4.4. Effects of Walnut Green Husk Biochemical Compounds on Abiotic and Biotic Factors

The numerous bioactive compounds present in walnut husks are associated with both positive and negative effects on abiotic and biotic factors such as soil, water, microorganisms, and insects, including herbivores. They play a significant role in human, animal, and plant health because these compounds have antioxidant and antiradical properties. They exhibit anticarcinogenic, antimutagenic, anti-inflammatory, cardioprotective, astringent, antiseptic, anthelmintic, and antiaging effects that are beneficial to human and animal health [21][61][62][63][64][65].

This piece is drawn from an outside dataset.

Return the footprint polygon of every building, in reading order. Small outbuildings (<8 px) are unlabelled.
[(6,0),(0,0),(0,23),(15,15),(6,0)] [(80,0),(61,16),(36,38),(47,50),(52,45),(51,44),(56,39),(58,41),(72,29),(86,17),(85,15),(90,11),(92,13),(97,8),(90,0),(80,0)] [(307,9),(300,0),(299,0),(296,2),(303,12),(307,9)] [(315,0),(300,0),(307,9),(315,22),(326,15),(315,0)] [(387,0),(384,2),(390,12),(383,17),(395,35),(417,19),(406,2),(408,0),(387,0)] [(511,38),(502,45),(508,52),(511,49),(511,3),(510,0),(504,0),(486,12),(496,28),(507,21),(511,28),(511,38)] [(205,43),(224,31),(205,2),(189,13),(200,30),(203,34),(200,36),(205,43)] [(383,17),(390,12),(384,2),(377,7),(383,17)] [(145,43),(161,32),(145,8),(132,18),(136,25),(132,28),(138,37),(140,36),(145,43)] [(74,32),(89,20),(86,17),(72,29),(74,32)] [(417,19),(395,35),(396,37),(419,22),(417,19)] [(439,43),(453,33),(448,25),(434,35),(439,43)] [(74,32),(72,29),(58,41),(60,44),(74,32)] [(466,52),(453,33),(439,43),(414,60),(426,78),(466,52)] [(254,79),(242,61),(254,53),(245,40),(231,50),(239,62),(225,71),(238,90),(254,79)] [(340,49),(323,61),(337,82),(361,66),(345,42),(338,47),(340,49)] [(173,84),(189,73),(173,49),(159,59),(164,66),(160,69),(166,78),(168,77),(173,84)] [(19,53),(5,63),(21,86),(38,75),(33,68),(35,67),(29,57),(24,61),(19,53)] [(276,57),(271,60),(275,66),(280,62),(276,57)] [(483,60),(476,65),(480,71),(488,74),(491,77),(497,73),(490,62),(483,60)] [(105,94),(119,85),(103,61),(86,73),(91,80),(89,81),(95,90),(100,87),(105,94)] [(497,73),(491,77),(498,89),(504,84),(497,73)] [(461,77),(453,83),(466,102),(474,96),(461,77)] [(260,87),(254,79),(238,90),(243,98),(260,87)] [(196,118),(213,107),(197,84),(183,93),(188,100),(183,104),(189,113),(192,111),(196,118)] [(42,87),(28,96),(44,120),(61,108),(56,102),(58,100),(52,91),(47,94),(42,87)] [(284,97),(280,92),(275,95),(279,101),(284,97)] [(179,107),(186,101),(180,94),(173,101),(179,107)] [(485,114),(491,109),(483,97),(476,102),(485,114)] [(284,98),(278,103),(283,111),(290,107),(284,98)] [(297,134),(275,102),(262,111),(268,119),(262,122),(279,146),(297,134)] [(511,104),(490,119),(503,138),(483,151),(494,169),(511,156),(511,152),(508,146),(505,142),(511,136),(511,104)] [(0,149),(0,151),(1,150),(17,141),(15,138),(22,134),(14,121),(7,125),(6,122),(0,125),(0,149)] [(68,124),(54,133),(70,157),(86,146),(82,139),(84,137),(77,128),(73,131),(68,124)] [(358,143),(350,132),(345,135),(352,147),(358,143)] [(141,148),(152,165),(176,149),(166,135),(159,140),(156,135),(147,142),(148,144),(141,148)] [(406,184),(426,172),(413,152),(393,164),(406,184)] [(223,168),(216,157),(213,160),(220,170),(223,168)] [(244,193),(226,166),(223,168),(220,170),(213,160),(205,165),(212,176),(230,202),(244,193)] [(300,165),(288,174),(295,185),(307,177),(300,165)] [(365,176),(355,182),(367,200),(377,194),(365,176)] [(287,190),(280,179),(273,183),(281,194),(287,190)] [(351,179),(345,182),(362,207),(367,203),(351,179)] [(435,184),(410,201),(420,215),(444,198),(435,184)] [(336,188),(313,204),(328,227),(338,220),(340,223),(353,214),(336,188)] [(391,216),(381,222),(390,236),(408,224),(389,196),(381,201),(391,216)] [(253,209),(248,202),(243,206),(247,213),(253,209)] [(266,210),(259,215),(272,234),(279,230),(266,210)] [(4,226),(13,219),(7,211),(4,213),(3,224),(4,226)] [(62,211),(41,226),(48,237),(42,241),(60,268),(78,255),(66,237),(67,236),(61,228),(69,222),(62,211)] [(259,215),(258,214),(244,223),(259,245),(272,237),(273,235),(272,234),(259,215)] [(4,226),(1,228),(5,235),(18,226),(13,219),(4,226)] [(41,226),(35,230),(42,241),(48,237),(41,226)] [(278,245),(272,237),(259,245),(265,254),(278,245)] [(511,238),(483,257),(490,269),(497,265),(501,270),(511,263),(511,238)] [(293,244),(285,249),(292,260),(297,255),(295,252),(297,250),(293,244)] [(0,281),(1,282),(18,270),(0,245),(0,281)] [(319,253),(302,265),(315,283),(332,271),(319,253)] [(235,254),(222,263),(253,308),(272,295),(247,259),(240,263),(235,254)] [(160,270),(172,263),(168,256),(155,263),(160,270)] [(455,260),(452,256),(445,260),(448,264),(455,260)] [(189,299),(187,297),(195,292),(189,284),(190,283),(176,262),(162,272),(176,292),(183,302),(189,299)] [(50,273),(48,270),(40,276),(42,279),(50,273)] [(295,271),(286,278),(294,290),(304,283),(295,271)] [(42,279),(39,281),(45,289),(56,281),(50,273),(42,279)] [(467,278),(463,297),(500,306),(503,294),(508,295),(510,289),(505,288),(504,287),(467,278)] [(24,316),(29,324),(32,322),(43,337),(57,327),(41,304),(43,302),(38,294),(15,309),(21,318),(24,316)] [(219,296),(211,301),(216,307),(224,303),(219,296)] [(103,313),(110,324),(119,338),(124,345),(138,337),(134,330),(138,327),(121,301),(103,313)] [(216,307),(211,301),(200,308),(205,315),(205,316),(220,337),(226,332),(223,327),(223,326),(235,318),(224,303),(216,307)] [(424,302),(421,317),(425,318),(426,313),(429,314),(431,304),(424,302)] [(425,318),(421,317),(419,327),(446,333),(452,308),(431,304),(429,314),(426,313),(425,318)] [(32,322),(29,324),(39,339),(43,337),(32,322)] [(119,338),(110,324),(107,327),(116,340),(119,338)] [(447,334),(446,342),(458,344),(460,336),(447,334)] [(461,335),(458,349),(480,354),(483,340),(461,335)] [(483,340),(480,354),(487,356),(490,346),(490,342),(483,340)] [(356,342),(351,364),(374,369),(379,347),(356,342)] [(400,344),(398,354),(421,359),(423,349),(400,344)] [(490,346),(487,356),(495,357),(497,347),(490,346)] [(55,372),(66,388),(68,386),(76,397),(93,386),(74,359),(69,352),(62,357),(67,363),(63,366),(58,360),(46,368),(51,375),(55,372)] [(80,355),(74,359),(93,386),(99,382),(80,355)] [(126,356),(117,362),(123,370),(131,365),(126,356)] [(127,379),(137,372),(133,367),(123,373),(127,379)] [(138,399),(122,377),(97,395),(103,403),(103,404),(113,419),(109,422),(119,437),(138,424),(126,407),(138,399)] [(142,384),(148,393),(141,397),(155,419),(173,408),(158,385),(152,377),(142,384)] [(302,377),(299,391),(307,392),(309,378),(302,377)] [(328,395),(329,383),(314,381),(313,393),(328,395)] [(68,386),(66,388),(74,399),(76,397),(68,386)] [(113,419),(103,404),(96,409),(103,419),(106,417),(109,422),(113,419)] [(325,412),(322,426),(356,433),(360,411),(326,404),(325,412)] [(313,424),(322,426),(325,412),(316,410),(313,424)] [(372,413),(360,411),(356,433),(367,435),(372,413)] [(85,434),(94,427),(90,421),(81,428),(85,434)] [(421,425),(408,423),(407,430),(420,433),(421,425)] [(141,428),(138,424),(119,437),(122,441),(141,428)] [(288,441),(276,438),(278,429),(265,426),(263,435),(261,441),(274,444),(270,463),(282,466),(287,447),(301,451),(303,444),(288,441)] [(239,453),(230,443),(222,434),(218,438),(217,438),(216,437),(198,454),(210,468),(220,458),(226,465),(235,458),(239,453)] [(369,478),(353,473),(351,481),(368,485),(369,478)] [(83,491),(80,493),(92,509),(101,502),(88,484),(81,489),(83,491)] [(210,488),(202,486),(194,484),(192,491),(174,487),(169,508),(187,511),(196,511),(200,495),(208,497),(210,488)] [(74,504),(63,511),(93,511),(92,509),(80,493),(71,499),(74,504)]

According to the literature, these compounds have antimicrobial and antifungal properties that prevent and control plant diseases [66]. They inhibit the initiation and progress of X. arboricola pv. juglandis, the walnut blight disease-causing bacteria [3] and pathogenic fungi such as Botrytis cinerea, Alternaria alternata, Fusarium culmorum, Rhizoctonia solani, and Phytophthora cactorum [67]. Both 4-coumaric acid and p-hydroxybenzoic acid, at minimum concentrations of 1 gL−1 and 2 gL−1, respectively, inhibit the growth of Colletotrichum gloeosporioides fungi responsible for walnut anthracnose disease [66]. Maleita et al. [68] established that at 50 ppm, 1,4-Naphthoquinone can cause 42% mortality in the juvenile root-knot nematode (Meloidogyne hispanica), thus a potential alternative to synthetic nematicides. Walnut and tea intercrops improved the availability of soil micronutrients such as potassium, nitrogen, phosphorus, and organic matter, including enhanced microbial diversity [69].